Four days before his death on June 5th, 1801, Robert Richard
Randall signed a remarkable will, which provided that his mansion
and 21-acre farm be used to maintain and support "aged, decrepit,
and worn out sailors." However, as the 1820's approached, and land
values began to soar, the legislature was asked to modify the
Randall will so that Sailor's Snug Harbor could be built somewhere
other than the Randall farm. In May 1831, a 130-acre farm
overlooking Upper New York Bay and the Kill van Kull was purchased
on Staten Island for $10,000. Year-by-year, buildings were added
until there were 55 major structures. The Harbor produced its own
electricity and steam, grew its own food, and had its own water
supply, a church, cemetery, hospital, theater, library. At the
start of the twentieth century, more than 1,000 old sailors were in
residence.
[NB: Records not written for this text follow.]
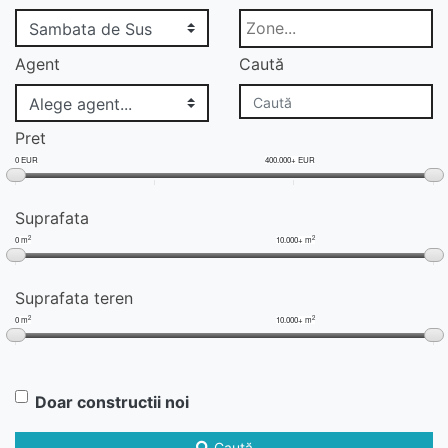
Agent
Caută
Pret
0 EUR
400.000+ EUR
Suprafata
2
2
0 m
10.000+ m
Suprafata teren
2
2
0 m
10.000+ m
Doar constructii noi
Caută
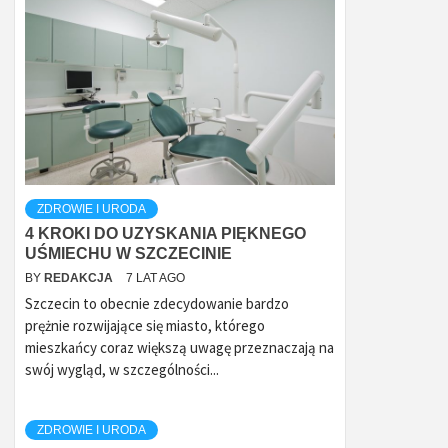
ZDROWIE I URODA
4 KROKI DO UZYSKANIA PIĘKNEGO
UŚMIECHU W SZCZECINIE
BY
REDAKCJA
7 LAT AGO
Szczecin to obecnie zdecydowanie bardzo
prężnie rozwijające się miasto, którego
mieszkańcy coraz większą uwagę przeznaczają na
swój wygląd, w szczególności...
ZDROWIE I URODA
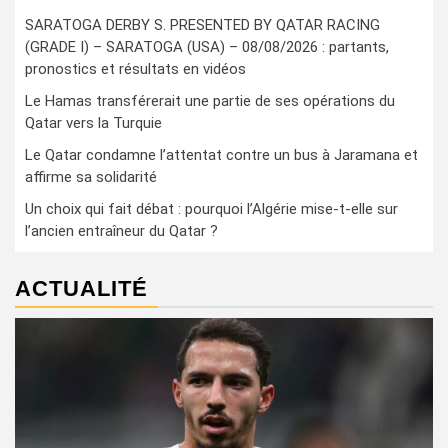
SARATOGA DERBY S. PRESENTED BY QATAR RACING
(GRADE I) – SARATOGA (USA) – 08/08/2026 : partants,
pronostics et résultats en vidéos
Le Hamas transférerait une partie de ses opérations du
Qatar vers la Turquie
Le Qatar condamne l’attentat contre un bus à Jaramana et
affirme sa solidarité
Un choix qui fait débat : pourquoi l’Algérie mise-t-elle sur
l’ancien entraîneur du Qatar ?
ACTUALITÉ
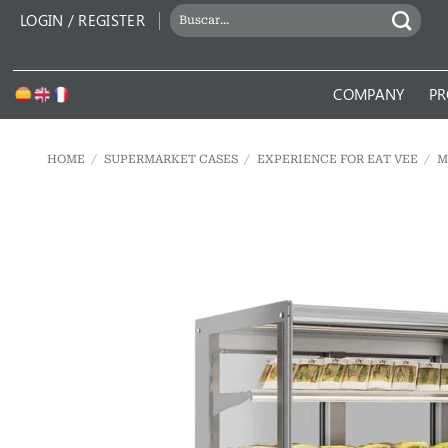
Skip
SEARCH
LOGIN / REGISTER
to
FOR:
content
COMPANY
PR
HOME
/
SUPERMARKET CASES
/
EXPERIENCE FOR EAT VEE
/
M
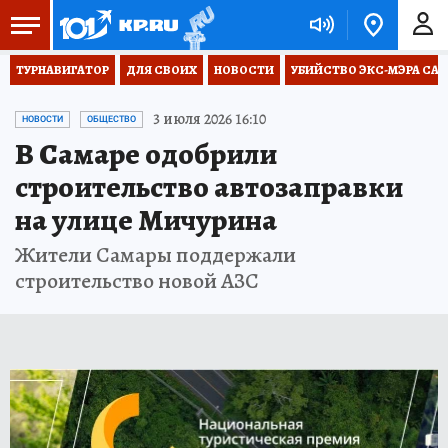
ТУРНАВИГАТОР
ДЛЯ СВОИХ
НОВОСТИ
УБИЙСТВО ЭКС-МЭРА СА
3 июля 2026 16:10
НОВОСТИ
ОБЩЕСТВО
В Самаре одобрили
строительство автозаправки
на улице Мичурина
Жители Самары поддержали
строительство новой АЗС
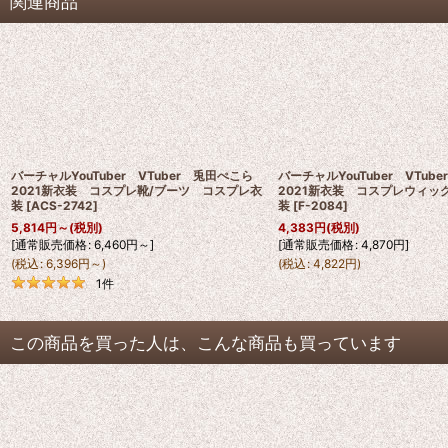
関連商品
バーチャルYouTuber VTuber 兎田ぺこら
バーチャルYouTuber VTu
2021新衣装 コスプレ靴/ブーツ コスプレ衣
2021新衣装 コスプレウィッ
装
[
ACS-2742
]
装
[
F-2084
]
5,814
円
～
(税別)
4,383
円
(税別)
[
通常販売価格
:
6,460
円
～
]
[
通常販売価格
:
4,870
円
]
(
税込
:
6,396
円
～
)
(
税込
:
4,822
円
)
1
件
この商品を買った人は、こんな商品も買っています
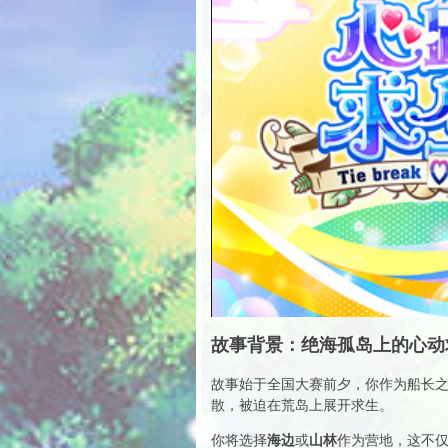
故事背景：绝海孤岛上的心动
故事始于全国大赛前夕，你作为船长
散，被迫在荒岛上展开求生。
海边
山林
你将选择
或
作为营地，这不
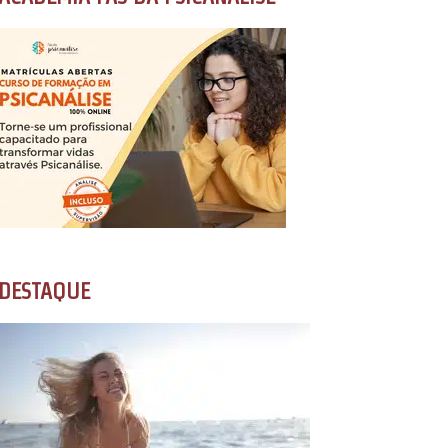
DESTAQUE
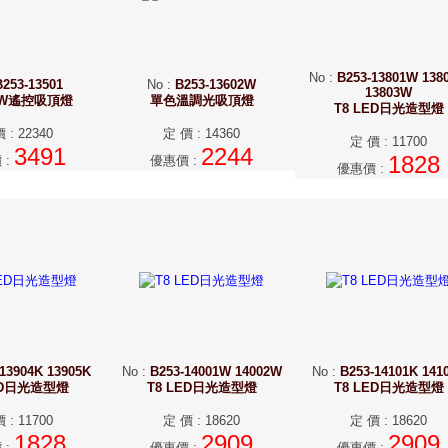
No
:
B253-13801W 138
B253-13501
No
:
B253-13602W
13803W
6W遙控吸頂燈
單色溫調光吸頂燈
T8 LED日光造型燈
價
:
22340
定 價
:
14360
定 價
:
11700
3491
2244
1828
價
:
優惠價
:
優惠價
:
13904K 13905K
No
:
B253-14001W 14002W
No
:
B253-14101K 141
ED日光造型燈
T8 LED日光造型燈
T8 LED日光造型燈
價
:
11700
定 價
:
18620
定 價
:
18620
1828
2909
2909
價
:
優惠價
:
優惠價
:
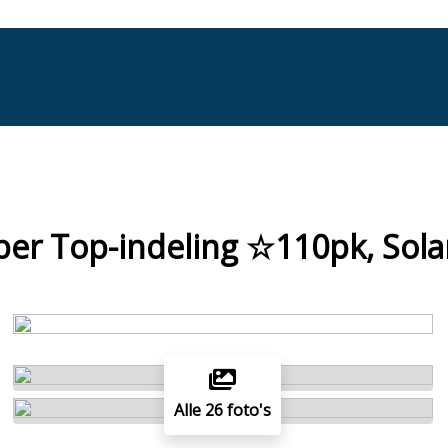
er Top-indeling ☆110pk, Sol
Alle 26 foto's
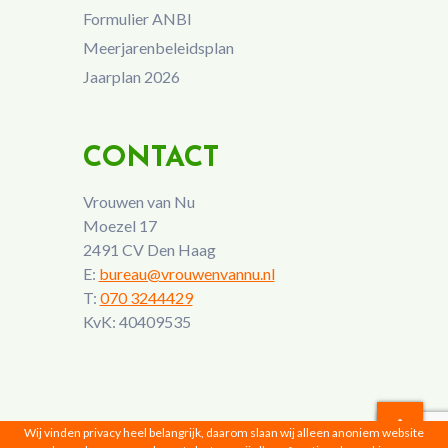
Formulier ANBI
Meerjarenbeleidsplan
Jaarplan 2026
CONTACT
Vrouwen van Nu
Moezel 17
2491 CV Den Haag
E:
bureau@vrouwenvannu.nl
T:
070 3244429
KvK: 40409535
Wij vinden privacy heel belangrijk, daarom slaan wij alleen anoniem website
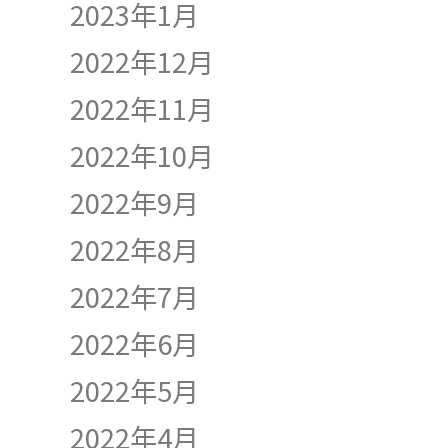
2023年1月
2022年12月
2022年11月
2022年10月
2022年9月
2022年8月
2022年7月
2022年6月
2022年5月
2022年4月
Beginning in 1950, as part of a 'modernization and
improvement plan,' two dozen buildings on the Staten Island
property were bulldozed. Next on the destruction list were the
Sailors' Snug Harbor dormitories which would be replaced by a
120-room modern infirmary insisted upon by the State Department of
Health. At this point, the city's new Landmarks Preservation
Commission stepped in. On October 14, 1965, at its first
designation hearing, the Commission landmarked and saved the old
dormitories. Property for a new institution for the old sailors was
found in Sea Level, North Carolina, down the road from a hospital
just taken over by Duke University Medical Center. Citing the
proximity of Duke's hospital to the new Harbor site, New York's
surrogate court approved relocation. Mayor John Lindsay, in June
1973, announced a plan to turn the Sailors' Snug Harbor buildings
into a national showplace of culture and education. Over the years,
the Sailors' Snug Harbor has housed various cultural institutions,
including the Newhouse Center for Contemporary Arts, the Staten
Island Botanical Gardens, and the Staten Island Children's Museum.
Today, Snug Harbor is the most important cultural asset on Staten
Island, and one of the fastest-growing arts centers in the city.